Wondering if anyone has ever tried to implement a dedicated key value store in kdb+, something like levelDB.
I have a situation where users wish to perform a lookup by an alphanumeric string but I don’t know which date partition contains the associated record in advance. Clearly I need to avoid an exhaustive search across all date partitions. If I had a lookup of string to date that would help narrow the search.
I’ve tried using a keyed table, stored as a flat file, but it’s not scalable in terms of memory. I could hold the past months worth in memory and that would satisfy 90% of the queries but I need something more general with constant lookup time. I’d also like to avoid having to introduce another technology
A splayed table on disk with an attribute on a column would be worth testing as these can be mapped rather than requiring to be all in memory
https://code.kx.com/q/ref/set-attribute/#unique
Using 1: to write an Anymap file also creates a mappable object worth exploring
https://code.kx.com/q/releases/ChangesIn3.6/#anymap
If a single splay/anymap would be too large a fixed size int partitioned DB on a fixed range hash of the alphanumeric string could be used
Thanks for the ideas Rian, yes the single anymap file would be too large, but I could try distributing the keys across a set of int partitions, so grouping them in some way, perhaps using a hash. That would reduce the search space. Then I could split the partitions again if they get too big.
Another idea was having a Bloom or Cuckoo filter associated with each date partition, using that to determine if a string is definitely not present in a partition to avoid searching, but it’s not a native feature and I can’t find any examples of people using that.

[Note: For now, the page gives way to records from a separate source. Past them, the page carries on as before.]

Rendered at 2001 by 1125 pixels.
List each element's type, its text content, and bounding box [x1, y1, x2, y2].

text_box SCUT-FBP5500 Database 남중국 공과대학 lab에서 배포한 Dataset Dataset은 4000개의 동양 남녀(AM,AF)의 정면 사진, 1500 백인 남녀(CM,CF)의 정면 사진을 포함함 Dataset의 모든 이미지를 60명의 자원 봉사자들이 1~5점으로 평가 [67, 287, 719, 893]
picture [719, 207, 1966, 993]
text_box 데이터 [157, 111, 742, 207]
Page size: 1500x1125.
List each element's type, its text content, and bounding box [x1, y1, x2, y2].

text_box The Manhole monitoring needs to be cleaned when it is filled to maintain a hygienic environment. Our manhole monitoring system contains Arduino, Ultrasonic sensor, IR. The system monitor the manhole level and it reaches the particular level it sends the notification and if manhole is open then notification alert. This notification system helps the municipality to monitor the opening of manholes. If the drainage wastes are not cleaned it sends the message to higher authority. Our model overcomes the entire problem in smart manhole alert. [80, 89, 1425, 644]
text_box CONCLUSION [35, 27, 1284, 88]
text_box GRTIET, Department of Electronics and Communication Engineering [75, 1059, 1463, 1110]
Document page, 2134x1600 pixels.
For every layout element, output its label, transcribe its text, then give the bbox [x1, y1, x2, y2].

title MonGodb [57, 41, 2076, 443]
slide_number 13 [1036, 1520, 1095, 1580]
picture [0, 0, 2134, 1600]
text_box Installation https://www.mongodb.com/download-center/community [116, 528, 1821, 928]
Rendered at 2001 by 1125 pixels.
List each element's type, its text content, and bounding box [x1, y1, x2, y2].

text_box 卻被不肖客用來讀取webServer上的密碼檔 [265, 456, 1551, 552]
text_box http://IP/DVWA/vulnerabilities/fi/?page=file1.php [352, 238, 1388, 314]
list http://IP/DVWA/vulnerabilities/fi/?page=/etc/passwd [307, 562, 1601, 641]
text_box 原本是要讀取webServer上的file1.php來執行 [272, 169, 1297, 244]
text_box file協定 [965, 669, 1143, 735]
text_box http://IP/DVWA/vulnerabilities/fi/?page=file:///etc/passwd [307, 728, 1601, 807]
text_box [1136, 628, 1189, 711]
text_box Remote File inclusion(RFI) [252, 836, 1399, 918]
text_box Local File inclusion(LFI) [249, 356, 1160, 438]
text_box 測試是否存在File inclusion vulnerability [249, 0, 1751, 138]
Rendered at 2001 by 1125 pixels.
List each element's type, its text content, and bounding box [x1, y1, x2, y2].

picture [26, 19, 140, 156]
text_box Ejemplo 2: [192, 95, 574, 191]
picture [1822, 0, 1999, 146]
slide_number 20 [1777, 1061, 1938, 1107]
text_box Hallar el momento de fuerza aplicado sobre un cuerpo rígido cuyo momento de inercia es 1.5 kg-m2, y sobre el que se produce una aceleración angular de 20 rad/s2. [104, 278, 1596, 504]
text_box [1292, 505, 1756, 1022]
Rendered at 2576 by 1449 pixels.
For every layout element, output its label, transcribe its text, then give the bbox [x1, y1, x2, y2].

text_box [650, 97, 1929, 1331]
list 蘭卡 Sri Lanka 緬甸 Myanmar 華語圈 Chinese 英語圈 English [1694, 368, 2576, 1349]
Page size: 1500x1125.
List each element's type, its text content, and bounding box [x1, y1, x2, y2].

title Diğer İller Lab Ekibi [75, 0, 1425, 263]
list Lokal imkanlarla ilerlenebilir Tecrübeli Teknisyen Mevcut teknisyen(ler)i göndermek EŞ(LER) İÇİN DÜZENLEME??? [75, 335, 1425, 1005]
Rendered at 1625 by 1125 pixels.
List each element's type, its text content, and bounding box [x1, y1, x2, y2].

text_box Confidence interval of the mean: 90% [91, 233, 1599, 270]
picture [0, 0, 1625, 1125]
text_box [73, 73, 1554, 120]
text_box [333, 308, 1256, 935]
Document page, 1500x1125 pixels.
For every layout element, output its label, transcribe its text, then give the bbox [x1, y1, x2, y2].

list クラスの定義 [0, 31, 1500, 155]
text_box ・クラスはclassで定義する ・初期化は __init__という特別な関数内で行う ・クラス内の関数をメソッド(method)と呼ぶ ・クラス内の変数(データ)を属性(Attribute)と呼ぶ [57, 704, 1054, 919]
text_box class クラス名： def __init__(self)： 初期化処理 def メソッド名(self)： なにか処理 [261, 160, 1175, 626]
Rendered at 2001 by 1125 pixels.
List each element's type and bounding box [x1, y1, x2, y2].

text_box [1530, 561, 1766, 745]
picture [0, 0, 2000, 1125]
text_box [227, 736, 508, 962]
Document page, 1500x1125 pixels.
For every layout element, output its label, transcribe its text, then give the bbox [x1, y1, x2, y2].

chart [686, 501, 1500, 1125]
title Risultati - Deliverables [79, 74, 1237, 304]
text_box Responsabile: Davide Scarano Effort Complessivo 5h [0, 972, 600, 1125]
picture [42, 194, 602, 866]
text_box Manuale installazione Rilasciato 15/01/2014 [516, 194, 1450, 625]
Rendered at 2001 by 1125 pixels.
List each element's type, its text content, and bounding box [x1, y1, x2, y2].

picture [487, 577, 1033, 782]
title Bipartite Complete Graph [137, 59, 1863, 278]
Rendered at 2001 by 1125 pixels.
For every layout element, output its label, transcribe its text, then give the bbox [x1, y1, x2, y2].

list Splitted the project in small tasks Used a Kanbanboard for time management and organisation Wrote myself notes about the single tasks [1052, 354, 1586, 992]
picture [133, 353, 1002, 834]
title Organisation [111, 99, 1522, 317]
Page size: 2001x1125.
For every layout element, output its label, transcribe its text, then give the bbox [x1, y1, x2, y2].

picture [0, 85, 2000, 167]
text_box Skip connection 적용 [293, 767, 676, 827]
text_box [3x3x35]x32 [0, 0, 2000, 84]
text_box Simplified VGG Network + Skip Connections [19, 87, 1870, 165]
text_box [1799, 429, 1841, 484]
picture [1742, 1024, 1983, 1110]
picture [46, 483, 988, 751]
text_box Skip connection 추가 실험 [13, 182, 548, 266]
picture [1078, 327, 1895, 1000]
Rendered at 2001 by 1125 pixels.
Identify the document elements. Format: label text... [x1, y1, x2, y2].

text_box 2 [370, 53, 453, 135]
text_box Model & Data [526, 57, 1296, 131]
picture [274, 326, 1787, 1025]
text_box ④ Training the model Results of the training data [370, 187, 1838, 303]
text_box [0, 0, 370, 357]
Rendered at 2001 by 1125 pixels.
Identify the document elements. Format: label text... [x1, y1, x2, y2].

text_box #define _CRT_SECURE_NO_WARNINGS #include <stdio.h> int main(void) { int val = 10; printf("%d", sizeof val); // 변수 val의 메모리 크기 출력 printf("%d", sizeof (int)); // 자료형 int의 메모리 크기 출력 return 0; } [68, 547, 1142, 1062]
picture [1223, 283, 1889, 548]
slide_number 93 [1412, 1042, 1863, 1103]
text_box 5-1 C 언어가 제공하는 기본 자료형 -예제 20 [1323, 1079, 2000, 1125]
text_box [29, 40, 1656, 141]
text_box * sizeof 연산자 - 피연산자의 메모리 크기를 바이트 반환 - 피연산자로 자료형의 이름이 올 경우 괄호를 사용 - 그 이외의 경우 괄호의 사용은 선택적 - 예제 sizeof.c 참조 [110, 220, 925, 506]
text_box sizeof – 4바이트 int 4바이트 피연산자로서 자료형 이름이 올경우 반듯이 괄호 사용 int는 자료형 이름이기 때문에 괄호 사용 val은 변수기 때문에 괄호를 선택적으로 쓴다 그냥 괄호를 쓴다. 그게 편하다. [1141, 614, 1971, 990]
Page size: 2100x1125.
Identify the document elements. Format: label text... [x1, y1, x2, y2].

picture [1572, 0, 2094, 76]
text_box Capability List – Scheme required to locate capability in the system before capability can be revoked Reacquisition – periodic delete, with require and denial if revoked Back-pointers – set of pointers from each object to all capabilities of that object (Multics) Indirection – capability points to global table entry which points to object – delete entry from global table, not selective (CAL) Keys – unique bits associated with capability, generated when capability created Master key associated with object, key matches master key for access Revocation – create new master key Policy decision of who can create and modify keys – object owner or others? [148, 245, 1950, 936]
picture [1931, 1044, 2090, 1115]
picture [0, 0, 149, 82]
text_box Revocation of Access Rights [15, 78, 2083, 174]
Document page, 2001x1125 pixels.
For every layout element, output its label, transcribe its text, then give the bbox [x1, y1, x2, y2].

For the levelDB option, I see that I can compile the C++ library into a shared library and then load that into my q process. At least with that approach I am just writing a wrapper library for the main “Get” and “Put” methods. So that should be relatively quick to test against and use as a benchmark
May not be for you, however worth noting that a really simple method of improving performance is to persist a guid string representation together with the original string. This doesn’t help with regex type queries of course. -> hashguid:{0x0 sv md5 x}. If the topic is of interest, see https://dataintellect.com/blog/methods-for-storing-text-data-on-disk-in-kdb/